A filò lungo il Canale Mussolini 

Questa non è una recensione, e non lo è per diversi motivi. Il primo, senza dubbio, è che Canale Mussolini è stato e sarà ampiamente recensito da nomi noti e da persone serie; il secondo, e mi pare logico, Pennacchi non la leggerà mai (ve lo vedete a passare di qua?) quindi per me sarebbe una totale perdita di tempo lanciarmi in un bidè letterario. Aggiungo a questi motivi, che già mi sembrano validi, il fatto che una recensione dovrebbe essere oggettiva e obiettiva: ma questa mia pseudo-rece non lo sarà.

Com’è che non posso parlarvene mentre giochiamo a briscola e discutiamo del tempo? Be’, “Canale Mussolini” mi ha colpita fin da subito: parliamo la stessa lingua.
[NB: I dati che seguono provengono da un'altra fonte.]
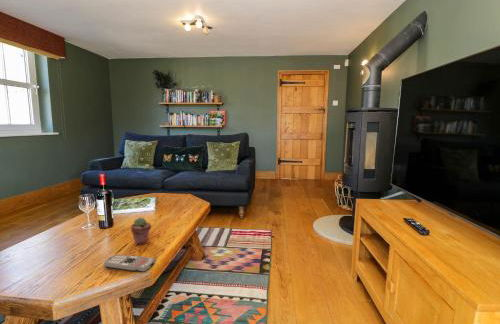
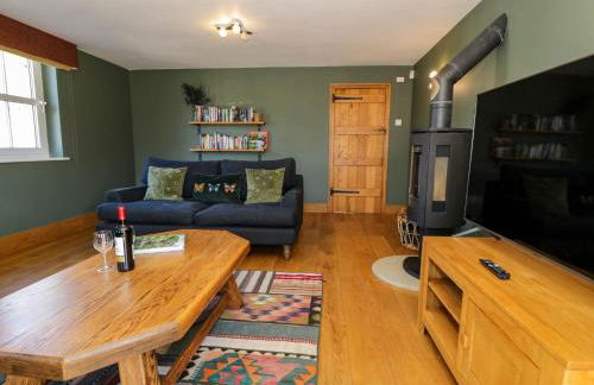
- potted succulent [130,216,152,245]
- remote control [103,254,157,273]
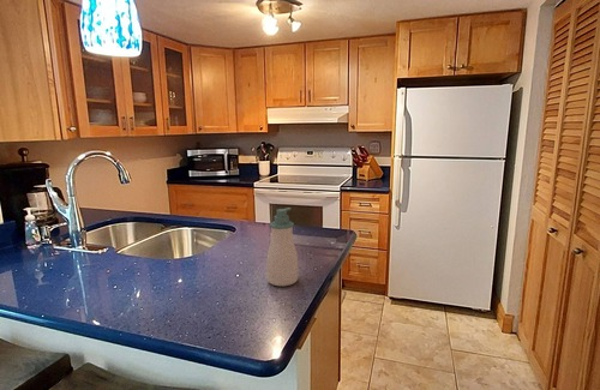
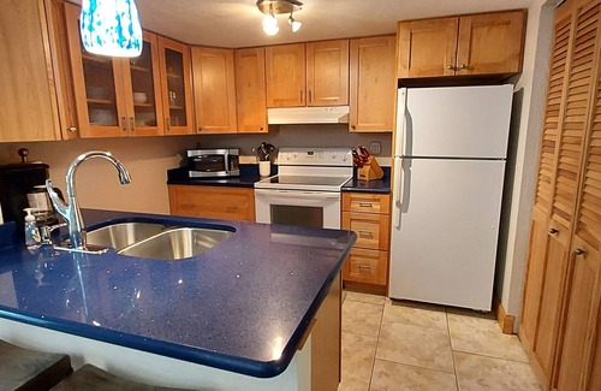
- soap bottle [265,206,299,287]
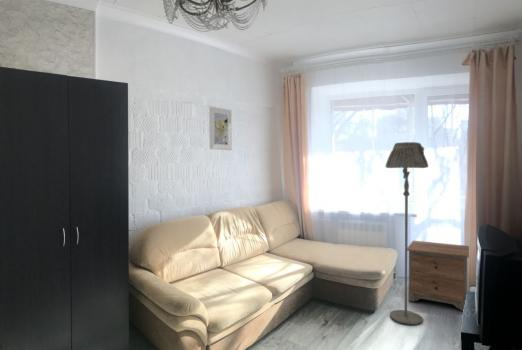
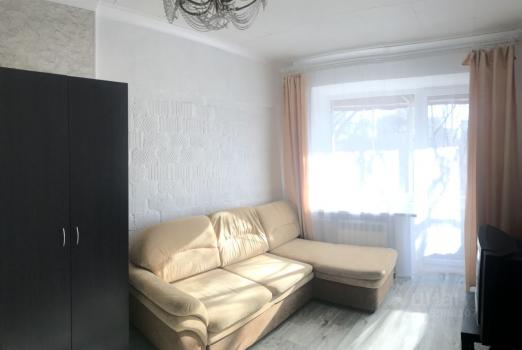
- floor lamp [385,141,429,326]
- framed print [208,106,233,151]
- nightstand [407,240,470,311]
Quel dialetto veneto misto ferrarese che farebbe inorridire Goldoni e che, probabilmente, a Venezia schiferebbero. Ecco, già trovare un libro “parlato” fa impressione, se poi parla come tu pensi, in dialetto, in dialetto sporco perché sei nato a cavallo del Po, settanta chilometri da Ferrara e duecento metri dal Veneto… oh, ragazzi miei, volete mettere lo shock? Così, in questo filò alla vecchia maniera, si parla di poveracci, di fame, di Italia, di storia in grande che si insinua cattiva tra le pieghe della vita dei piccoli. Insomma, roba che nemmeno le telenovelas brasiliane!

Mi sono innamorata dei Peruzzi, dal primo all’ultimo, dal nonno che finisce in carcere con Rossoni, ai figli e nipoti che girano il mondo partecipando alle guerre del secolo scorso. Ah, già, Rossoni. Voi magari non siete di qui e non siete nemmeno mai stati a Tresigallo, “città del novecento”. Ora, immagino che per qualcuno della “zona rossa”, l’Emilia è tale, lo è convinta, lo è da quando ha smesso d’essere fascista,Tresigallo sia un obbrobrio. Quattro case in croce, divenute paesone, e se vi interessate d’architettura dovreste farci un salto. Angoli smussati ad ogni casa: signori, benvenuti nella cittadina nata fascista, sorta in pochi giorni e dove sta seppellito il Rossoni. Ci è tornato da morto, nel frattempo era cambiato il vento e rischiava d’essere tumulato… ancora vivo.

“Canale Mussolini” ti sbatte coi Peruzzi, e la fame, nell’Agro Pontino: asciutto, almeno ora, dopo che ci avevano provato in tanti. Con loro i mariti e le nuore, una famiglia che cresce a vista d’occhio, dove i figli di uno hanno l’età dei nipoti dell’altro e i vecchi la fanno da padrone. Madonna, una tribù, roba che noi abbiamo dimenticato, come se la famiglia Bradford l’avessero inventata in tivù! E poi si parla di Copparo, dove vivo, e di Codigoro, dove sono nata. Sì, certo, si parla moltissimo dell’Agro Pontino, ma le radici sono rimaste là, da dove sono scappati per non crepare di fame.

Certe cose me le ricordavo, non perché io abbia qualche parentela coi Peruzzi, o forse sì, da queste parti siamo tutti imparentati in qualche modo. In realtà la nonna di mio marito, figlia di mezzadri a San Martino, a uno sputo in bicicletta da Ferrara, mi ha raccontato cose assai simili: perché la fame è universale e l’Emilia sulla terra e la fatica ci ha sempre faticosamente campato.

Ecco, forse, cosa mi ha lasciato questo libro: ricordi più che scoperte, i ricordi dei filò con nonna Luisa e i racconti dei miei vecchi, a Goro. Paese nemmeno sfiorato dai Peruzzi, ma non è che lì ci fosse terra da lavorare ai primi del novecento, c’erano paludi e zanzare, come in Agro Pontino e, forse, più fame di quella che hanno patito i protagonisti veri e finti delle vicende narrate.

Una storia d’Italia che, lasciatemelo dire, nemmeno quella di Montanelli era così piacevole da leggere. Non c’è grossa distinzione tra rossi e neri, vinti e vincitori, alla fine tutti vincono… persino i morti. Vi sembra poco?